Instant real-time video AI is now upon us for better and worse

Submitted by Freedomman on Fri, 03/27/2026 - 14:06

SAN JOSE, Kalifornia (PNN) - March 19, 2026 - A new real-time video AI model was demonstrated yesterday, capable of generating its first frame in less than a tenth of a second. If you think the world is out of control right now and full of AI bullshit, just wait for what is coming.

I will admit, they are catching me more often lately on social media - newsreel-style videos, dancing Donalds, Michael Jordan saying stuff that Michael Jordan never said, influencers that never existed. I pride myself on being reasonably savvy, but the telltale signs of what is generated and what is real are starting to blur.
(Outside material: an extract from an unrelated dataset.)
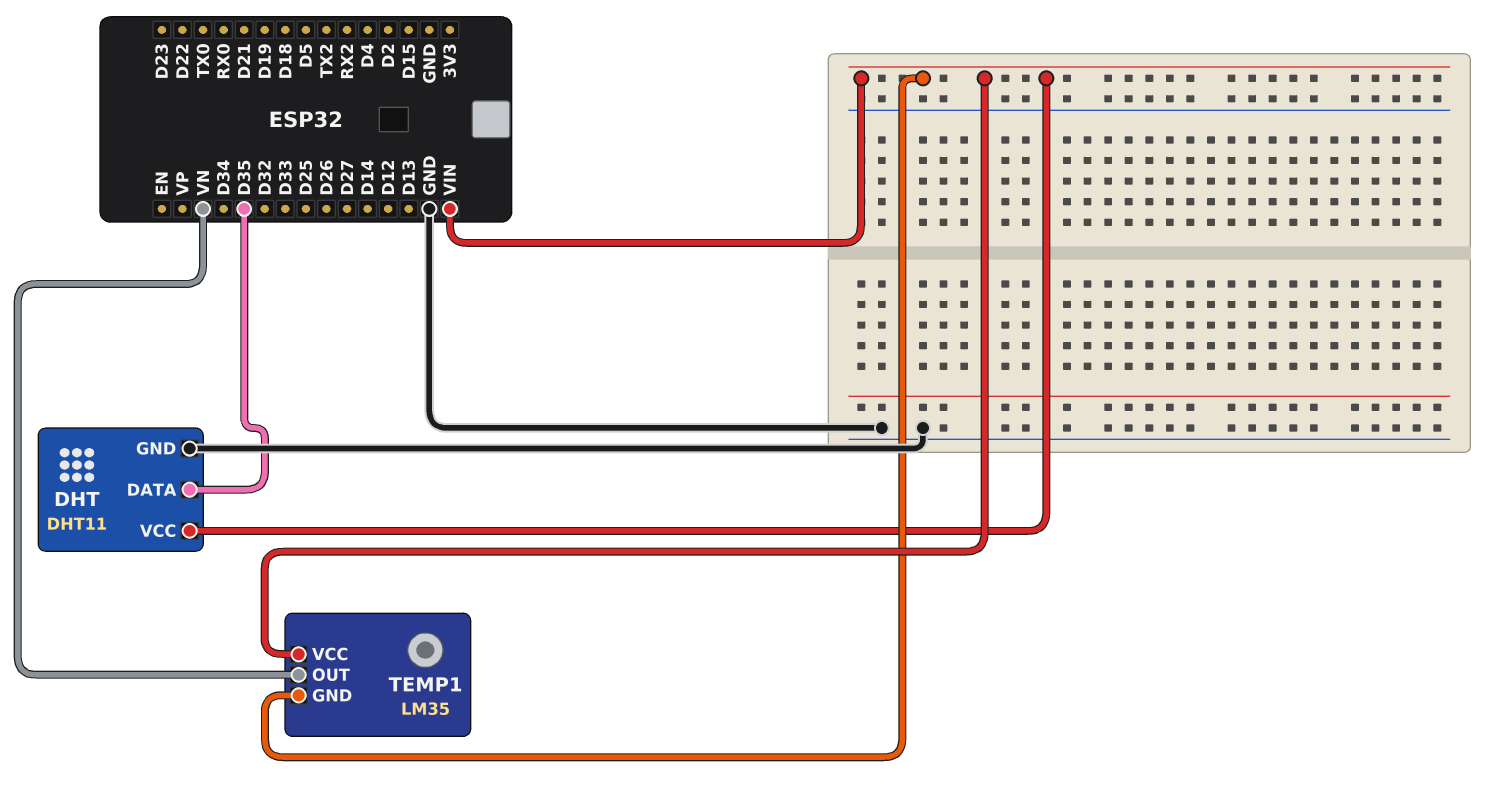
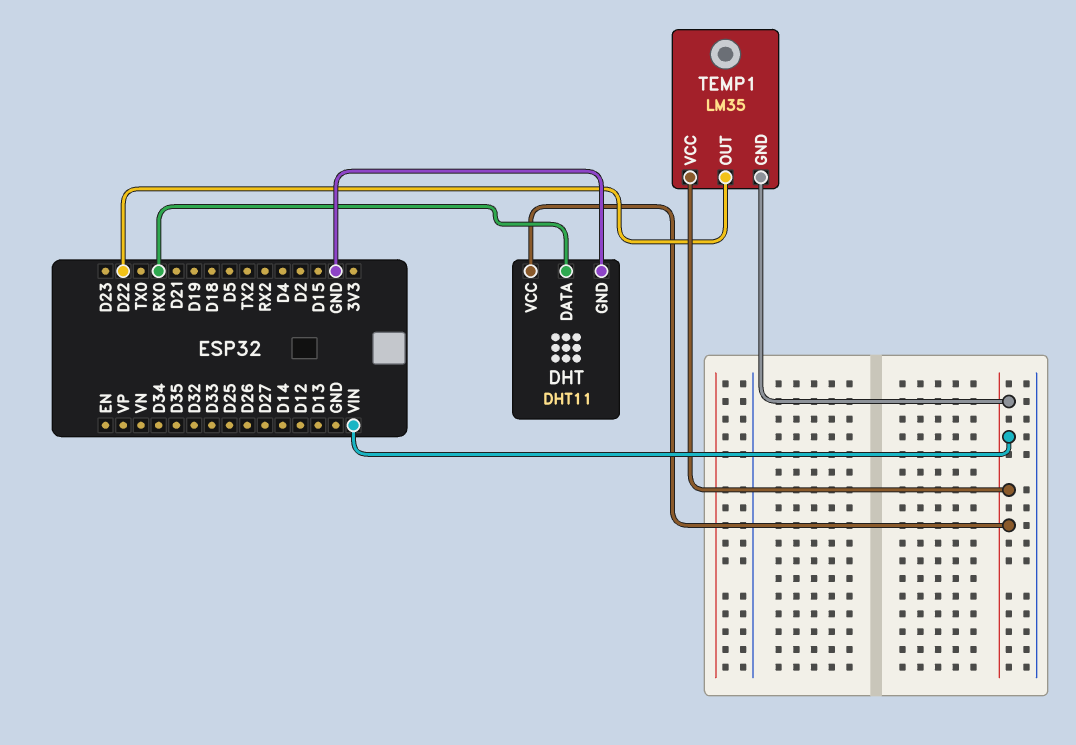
DHT pin DATA: D35 -> RX0
TEMP1 pin OUT: VN -> D22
As a reeling world struggles to get to grips with that, here comes the next salvo: real-time AI-generated video. Runway has teamed up with Nvidia to present an as-yet-unnamed video model that is under 100 milliseconds from prompt to first frame. The blink of an eye takes between 100-400 milliseconds, for reference.

Demonstrated at Nvidia's GPU Technology Conference - or GTC - in San Jose yesterday, this is the first AI video generation tool that genuinely seems to start streaming instantly in high definition; so what does that mean?
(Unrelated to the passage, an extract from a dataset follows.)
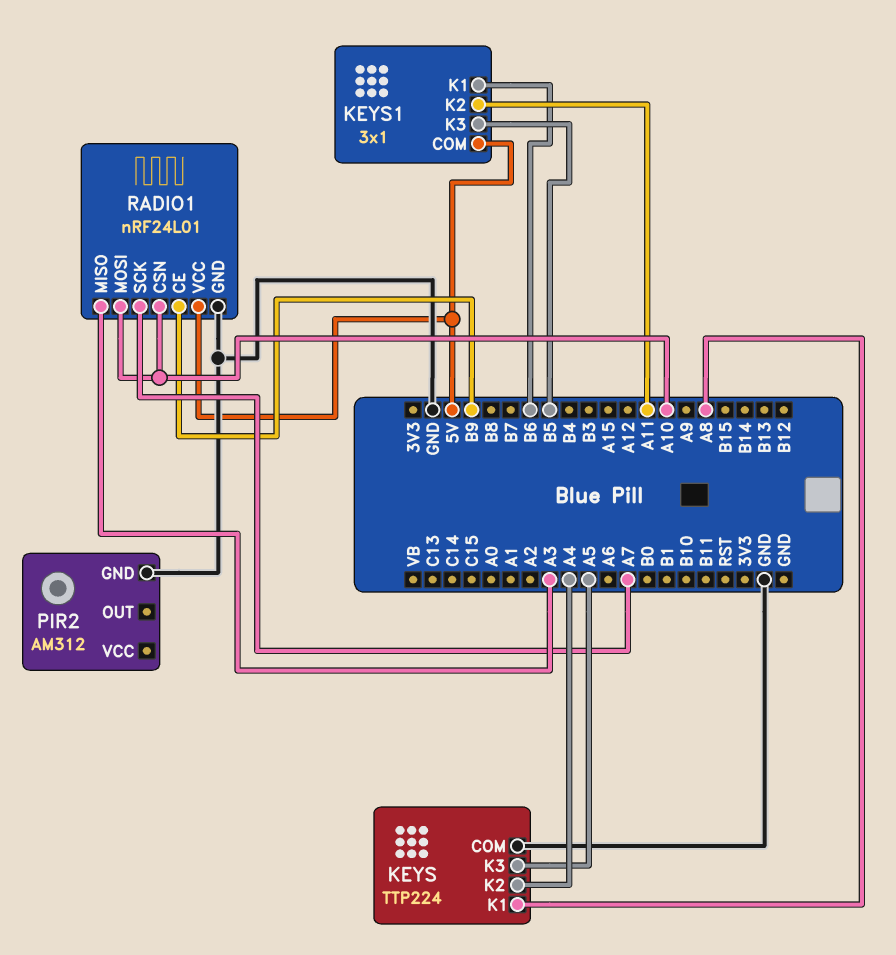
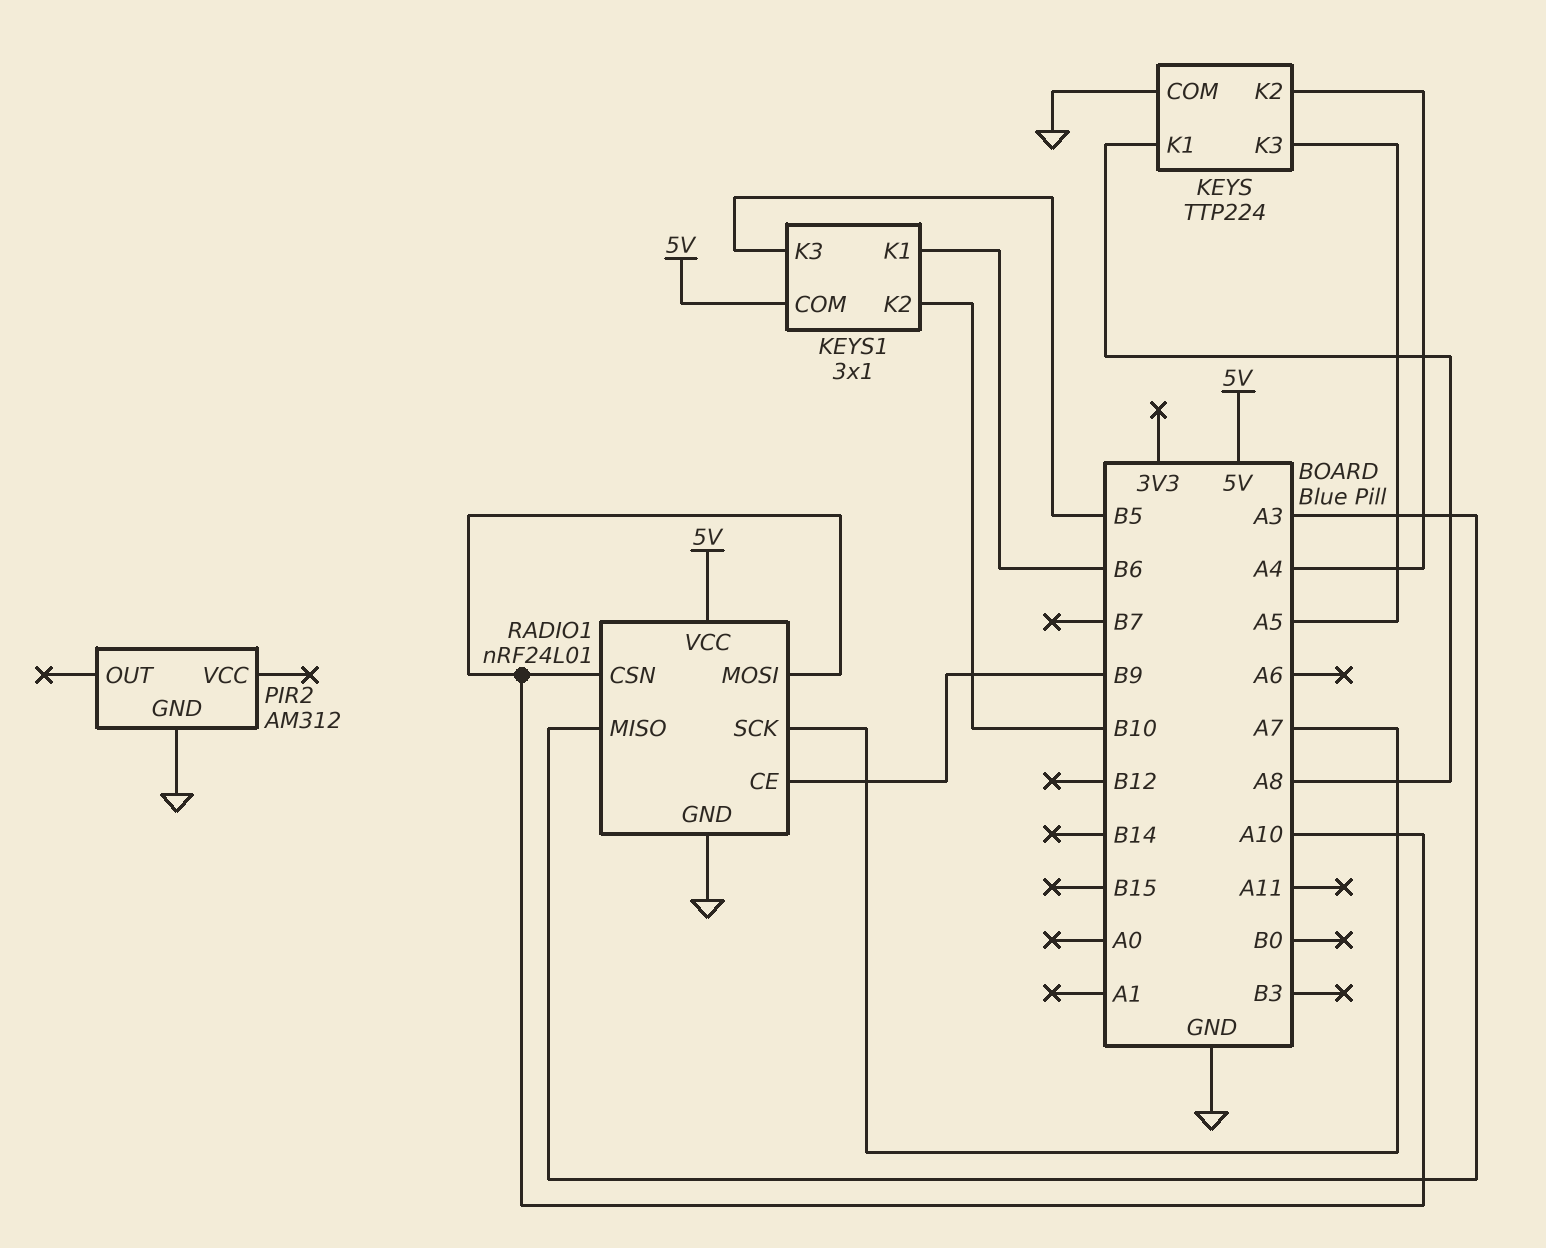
KEYS1 pin K2: A11 -> B10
Well, on the good side, it is a step towards the holodeck-style convergence I have been banging on for years now, in which we will be able to interact in real time with characters, situations and worlds of our own choosing. The ultimate video game experience in virtual reality, delivered frame by frame, à la carte, in response to your every whim. Indeed, Runway's one of many companies working on exactly this idea through playable world generation.

On the bad side, well, everything that is now taking you a second glance to spot as AI will at some point start coming at you in real time, tailored to convince or persuade you, generated using real images as a starting point, and potentially capable of reading and responding to your body language in real time. Such a strange world we are constructing for ourselves!

Either way, it will be a minute yet. Runway's demo was running on Nvidia's Vera Rubin - an AI-focused supercomputer running 36 Vero CPUs, 72 Rubin GPUs, 54 terabytes of CPU memory, 20.7 terabytes of GPU memory, and more teraflops than I would be comfortable poking a stick at. This thing can probably run Crysis.

Therefore, it is not in the hands of the spammers and scammers yet - but it is absolutely within reach of governments and corporations, and hardware limitations do not tend to remain limitations for long.